Dass Tanja Broghammer mal im „schönsten Beruf“ der Welt landet, war lange keine ausgemachte Sache für sie. Nach dem Abitur schlägt ihr Herz für den Journalismus, sie studiert Politikwissenschaften, Geschichte und Ethnologie, macht nebenbei Radio, recherchiert Fernsehbeiträge. „Es hat den Horizont geöffnet, es war keine vertane Zeit“, sagt sie rückblickend. Und doch zündet der Funken nicht so recht. Da ist das etablierte Fachgeschäft der Eltern – wäre doch schade drum. Und der Drang, selbstbestimmt zu arbeiten, mit dem sie als Unternehmerkind aufgewachsen ist: „Für eine Nachrichtensendung recherchieren Sie abendfüllendes Material. Was bleibt, sind 90 Sekunden. Da mache ich doch lieber etwas, wo sich die gesamte Arbeit, die ich reinstecke, auch widerspiegelt“, begründet sie ihren Entschluss, auch noch Textilbetriebswissenschaften in Nagold zu studieren. Als Test, ob der Funke zündet.
Und das tut er. Mit Anfang 30 steigt Tanja Broghammer ins elterliche Geschäft ein, gemeinsam etablieren sie neben der Herren- zügig auch wieder die Damenmode und setzen zum Beispiel schon auf das Concept-Store-Konzept lange, bevor es in jeder Fußgängerzone en vogue ist. Als sich bei Tanja Brogmann das dritte Kind ankündigt, quittiert ihr Bruder seinen Job als Exportfachmann und folgt ihr ins Unternehmen.
Tanja Broghammer expandiert gern, brütet auch auf Wochenendspaziergängen Verkaufskonzepte aus. „24/7 eben. Aber das ist auch das Schöne am eigenen Laden. Wir können jederzeit Ideen entwickeln und umsetzen.“ Immer dabei: der Teamgedanke. Voneinander und miteinander lernen. Broghammers sind seit Jahren Teil einer Erfa-Gruppe aus 16 Facheinzelhändlern vornehmlich aus Baden-Württemberg. Man benchmarkt untereinander, bespricht Ideen, kann im Team hochwertigere Prospekte stemmen. „Das ist ein Riesenschatz an Erfahrungen“, stellt die Unternehmerin fest.

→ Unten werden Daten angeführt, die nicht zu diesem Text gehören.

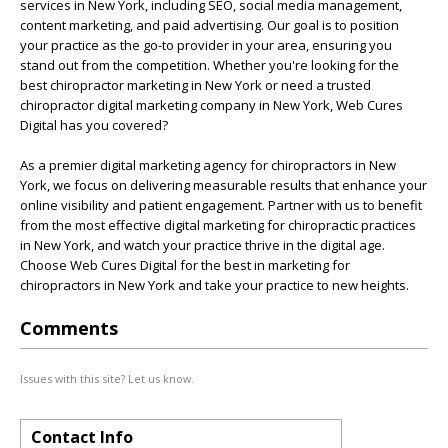
services in New York, including SEO, social media management,
content marketing, and paid advertising. Our goal is to position
your practice as the go-to provider in your area, ensuring you
stand out from the competition. Whether you're looking for the
best chiropractor marketing in New York or need a trusted
chiropractor digital marketing company in New York, Web Cures
Digital has you covered?
As a premier digital marketing agency for chiropractors in New
York, we focus on delivering measurable results that enhance your
online visibility and patient engagement. Partner with us to benefit
from the most effective digital marketing for chiropractic practices
in New York, and watch your practice thrive in the digital age.
Choose Web Cures Digital for the best in marketing for
chiropractors in New York and take your practice to new heights.
Comments
Issues with this site? Let us know.
Contact Info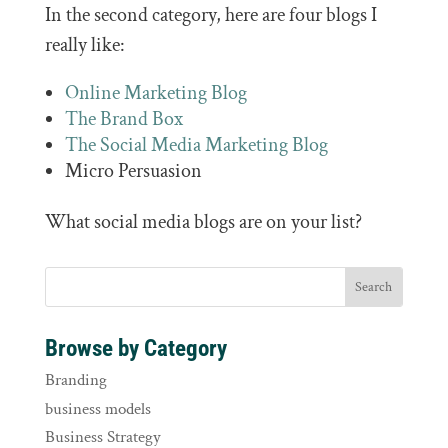
In the second category, here are four blogs I
really like:
Online Marketing Blog
The Brand Box
The Social Media Marketing Blog
Micro Persuasion
What social media blogs are on your list?
Browse by Category
Branding
business models
Business Strategy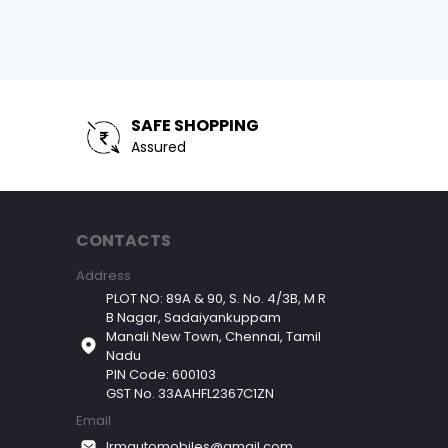
SAFE SHOPPING
Assured
CONTACTS
Address
PLOT NO: 89A & 90, S. No. 4/3B, M R
B Nagar, Sadaiyankuppam
Manali New Town, Chennai, Tamil
Nadu
PIN Code: 600103
GST No. 33AAHFL2367C1ZN
Email
lrmautomobiles@gmail.com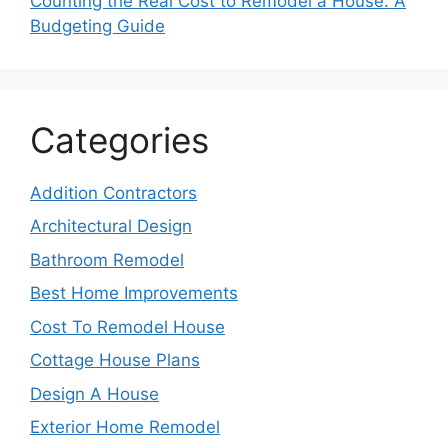
Counting the Real Cost to Remodel a House: A
Budgeting Guide
Categories
Addition Contractors
Architectural Design
Bathroom Remodel
Best Home Improvements
Cost To Remodel House
Cottage House Plans
Design A House
Exterior Home Remodel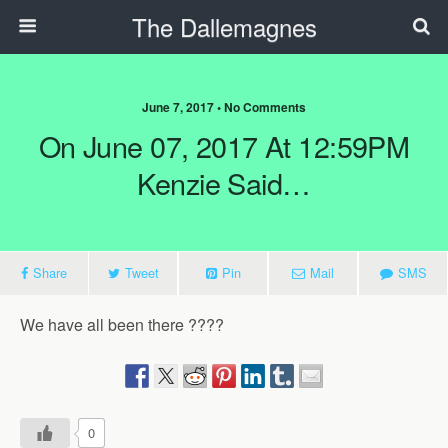
The Dallemagnes
June 7, 2017 • No Comments
On June 07, 2017 At 12:59PM
Kenzie Said…
Share
Tweet
Pin
Mail
SMS
We have all been there ????
0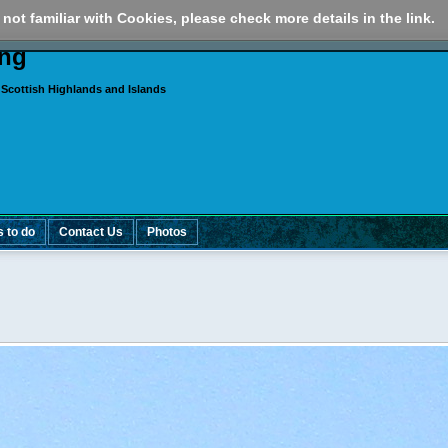
 not familiar with Cookies, please check more details in the link.
ing
 Scottish Highlands and Islands
s to do
Contact Us
Photos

Ein Schatz, den sie gerne teilt, etwa als Mitglied im Einzelhandelsausschuss der IHK Schwarzwald-Baar-Heuberg. Oder im Unternehmernetzwerk GVO, wo sie mit ihrem Kollegen Rainer Böck den Einzelhandel in Villingen vertritt. „Man ist nur so gut wie seine Umgebung – und deshalb muss man auch einen Teil seiner Energie in seine Umgebung investieren“, erklärt sie ihren regen Einsatz. – Ein Engagement, das ihr auch durch die Coronazeit hilft, in der man wegen der hohen Inzidenzen im Kreis lange geschlossen bleiben musste und in der nicht immer verständliche Coronaregeln die Nerven strapazieren. „Zusammen mit der IHK und der Erfa-Gruppe haben wir einiges auf die Beine gestellt“, berichtet sie. So fühle man sich nicht ganz so ohnmächtig angesichts dieser einzigartigen Bewährungsprobe – fürs Unternehmen, für die ganze Branche.
Trotz Onlineshopping- und Fast-Fashion-Boom glaubt Tanja Broghammer an die Zukunft und die Daseinsberechtigung des Facheinzelhandels: „Etwa 20 Prozent der Menschen besuchen noch Modefachgeschäfte – die Zahl ist seit Jahren recht stabil – und legen Wert auf gute Beratung.“ Geschäftsführer, die in einem guten Anzug überzeugen müssen. Großformatige Menschen, die nicht alles tragen können. Kunden, die wegen der Ansprache kommen. „Für die sind wir da.“
Was Tanja Broghammer große Sorge bereitet, ist die drohende Verödung in den Fußgängerzonen: „Unsere Innenstädte sind so schön. Mit alter Substanz, mit Aufenthaltsqualität. Wir dürfen diesen Schatz nicht aufs Spiel setzen.“ – Und jeder habe es mit seiner Kaufentscheidung in der Hand, wie es weitergeht.